Because people are extremely reluctant to pay for a book that is from an unknown author and not recommended to them from a friend. Classic purchasing reluctance. People download free stuff all the time with no intention of reading past the first few ages, if that. Coughing up cash is an investment and all consumers wants assurance, typically beyond curiosity, that their investment will pay a dividend of entertainment. Your book needs some cred behind it. You get that by becoming known as an author and having some buzz behind the work. How to do that is a discipline unto itself and often a crapshoot of marketing experimentation.


----------



## The Tourist (Feb 7, 2014)

spartan928 said:


> Because people are extremely reluctant...Classic purchasing reluctance.



I agree.  And while I know this exists, I do not understand the idea of "loss."

For example, I can understand the reluctance to go to a new mechanic.  After all, there is lots of money and replacement hassles if your vehicle is sidelined due to incompetence.  But even if a book was 100 bucks, your life will not be permanently derailed.

The worst book I ever read (and I mean ever, ever, ever) was a novel called "Angelology."  I paid four bucks for it out of a bargain bin--and I still got ripped off.  I needed the book for a reference tool, and the first quarter of the book was tolerable.

But, hey, life goes on--I can always re-gift it!
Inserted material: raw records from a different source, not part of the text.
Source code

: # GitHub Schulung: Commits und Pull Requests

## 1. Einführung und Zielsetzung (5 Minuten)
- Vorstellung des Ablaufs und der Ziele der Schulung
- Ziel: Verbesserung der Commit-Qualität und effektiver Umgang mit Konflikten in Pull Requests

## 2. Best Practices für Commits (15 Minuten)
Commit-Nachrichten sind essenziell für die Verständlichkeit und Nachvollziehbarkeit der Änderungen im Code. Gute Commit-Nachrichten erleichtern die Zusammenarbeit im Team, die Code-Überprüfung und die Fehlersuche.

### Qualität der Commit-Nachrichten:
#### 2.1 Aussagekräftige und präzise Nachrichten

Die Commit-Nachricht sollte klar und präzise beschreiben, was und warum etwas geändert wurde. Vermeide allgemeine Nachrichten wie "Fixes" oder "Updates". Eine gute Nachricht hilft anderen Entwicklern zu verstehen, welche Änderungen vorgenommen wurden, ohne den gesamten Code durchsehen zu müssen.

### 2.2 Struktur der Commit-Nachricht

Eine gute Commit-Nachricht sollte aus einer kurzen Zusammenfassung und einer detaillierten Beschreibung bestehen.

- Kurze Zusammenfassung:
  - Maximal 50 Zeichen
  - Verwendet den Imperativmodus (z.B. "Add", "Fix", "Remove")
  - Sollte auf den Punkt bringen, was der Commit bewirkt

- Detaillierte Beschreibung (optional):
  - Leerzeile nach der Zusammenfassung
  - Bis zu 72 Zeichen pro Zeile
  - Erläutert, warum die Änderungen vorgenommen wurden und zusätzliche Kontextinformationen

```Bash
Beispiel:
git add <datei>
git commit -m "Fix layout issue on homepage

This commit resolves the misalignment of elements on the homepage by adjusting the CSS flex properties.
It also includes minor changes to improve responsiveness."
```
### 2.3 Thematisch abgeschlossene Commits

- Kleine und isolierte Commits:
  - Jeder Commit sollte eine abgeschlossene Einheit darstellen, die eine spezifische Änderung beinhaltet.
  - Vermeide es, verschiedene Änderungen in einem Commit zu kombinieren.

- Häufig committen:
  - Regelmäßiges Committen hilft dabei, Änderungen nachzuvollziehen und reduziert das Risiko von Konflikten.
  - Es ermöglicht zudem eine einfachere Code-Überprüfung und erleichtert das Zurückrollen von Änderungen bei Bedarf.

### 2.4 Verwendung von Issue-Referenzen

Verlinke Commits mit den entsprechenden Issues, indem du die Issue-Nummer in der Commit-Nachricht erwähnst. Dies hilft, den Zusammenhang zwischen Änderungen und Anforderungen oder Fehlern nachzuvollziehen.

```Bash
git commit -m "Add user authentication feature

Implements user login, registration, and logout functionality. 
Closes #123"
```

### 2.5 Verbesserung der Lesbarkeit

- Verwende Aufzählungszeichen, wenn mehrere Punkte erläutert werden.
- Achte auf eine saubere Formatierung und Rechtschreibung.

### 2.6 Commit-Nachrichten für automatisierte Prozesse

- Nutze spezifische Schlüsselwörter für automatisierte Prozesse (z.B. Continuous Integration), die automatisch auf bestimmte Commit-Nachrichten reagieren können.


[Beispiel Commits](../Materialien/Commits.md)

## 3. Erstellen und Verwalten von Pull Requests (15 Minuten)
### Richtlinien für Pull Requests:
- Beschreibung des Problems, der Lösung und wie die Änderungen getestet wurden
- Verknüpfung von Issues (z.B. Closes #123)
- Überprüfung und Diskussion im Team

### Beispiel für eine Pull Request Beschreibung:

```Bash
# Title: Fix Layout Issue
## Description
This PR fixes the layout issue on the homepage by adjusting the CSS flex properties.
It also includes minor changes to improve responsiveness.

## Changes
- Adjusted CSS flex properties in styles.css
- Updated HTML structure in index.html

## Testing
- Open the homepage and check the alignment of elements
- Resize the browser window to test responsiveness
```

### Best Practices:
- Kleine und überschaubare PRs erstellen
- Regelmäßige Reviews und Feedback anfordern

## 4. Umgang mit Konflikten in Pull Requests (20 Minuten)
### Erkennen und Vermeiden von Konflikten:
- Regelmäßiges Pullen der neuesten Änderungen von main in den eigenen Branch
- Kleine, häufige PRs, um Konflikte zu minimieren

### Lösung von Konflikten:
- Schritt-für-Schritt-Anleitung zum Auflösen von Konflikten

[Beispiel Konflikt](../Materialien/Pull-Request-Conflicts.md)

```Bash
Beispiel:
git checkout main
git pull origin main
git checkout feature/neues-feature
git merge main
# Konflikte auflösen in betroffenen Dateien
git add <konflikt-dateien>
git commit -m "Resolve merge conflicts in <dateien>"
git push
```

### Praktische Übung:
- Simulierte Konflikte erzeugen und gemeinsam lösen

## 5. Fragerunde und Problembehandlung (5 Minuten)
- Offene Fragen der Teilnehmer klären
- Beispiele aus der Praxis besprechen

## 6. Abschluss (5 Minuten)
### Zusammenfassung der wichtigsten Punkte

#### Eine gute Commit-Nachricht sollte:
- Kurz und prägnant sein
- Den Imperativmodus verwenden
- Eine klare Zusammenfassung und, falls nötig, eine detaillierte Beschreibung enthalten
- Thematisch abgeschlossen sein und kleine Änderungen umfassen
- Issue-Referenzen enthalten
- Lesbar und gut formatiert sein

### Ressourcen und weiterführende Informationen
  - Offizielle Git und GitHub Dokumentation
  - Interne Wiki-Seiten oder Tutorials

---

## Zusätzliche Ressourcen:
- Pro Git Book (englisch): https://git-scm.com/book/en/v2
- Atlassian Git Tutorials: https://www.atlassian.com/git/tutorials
People will spend hundreds if not thousands of dollars to travel to a new locale just to have the chance for a bit of fun.  But a book by a new author costing at best twenty books is akin to pulling a tooth.


----------



## Gavrushka (Feb 7, 2014)

It's not a function of price is it, Sunaynaprasad? You're in competition with every other author there has ever been, and some of the deals for household names are amazing. You may need to establish a following by offering it free a while longer, and then at a lower price than you would really wish. (Price elasticity in e-books I imagine is very high)

And why are you not promoting it on here?

Anyhow, I really do wish you the best and congratulations on getting a book out there!!


----------



## The Tourist (Feb 7, 2014)

Gavrushka said:


> It's not a function of price is it, Sunaynaprasad?



Perhaps not as primary criteria, but it's a very real element.  Even a guy who has enough wealth to buy a yacht has to write a check...

I think I handle fifty books before I buy one--but I might ride only three or four bikes before buying one of those.  I bought my Sportster 48, spent nine grand, with only a ten mile test ride.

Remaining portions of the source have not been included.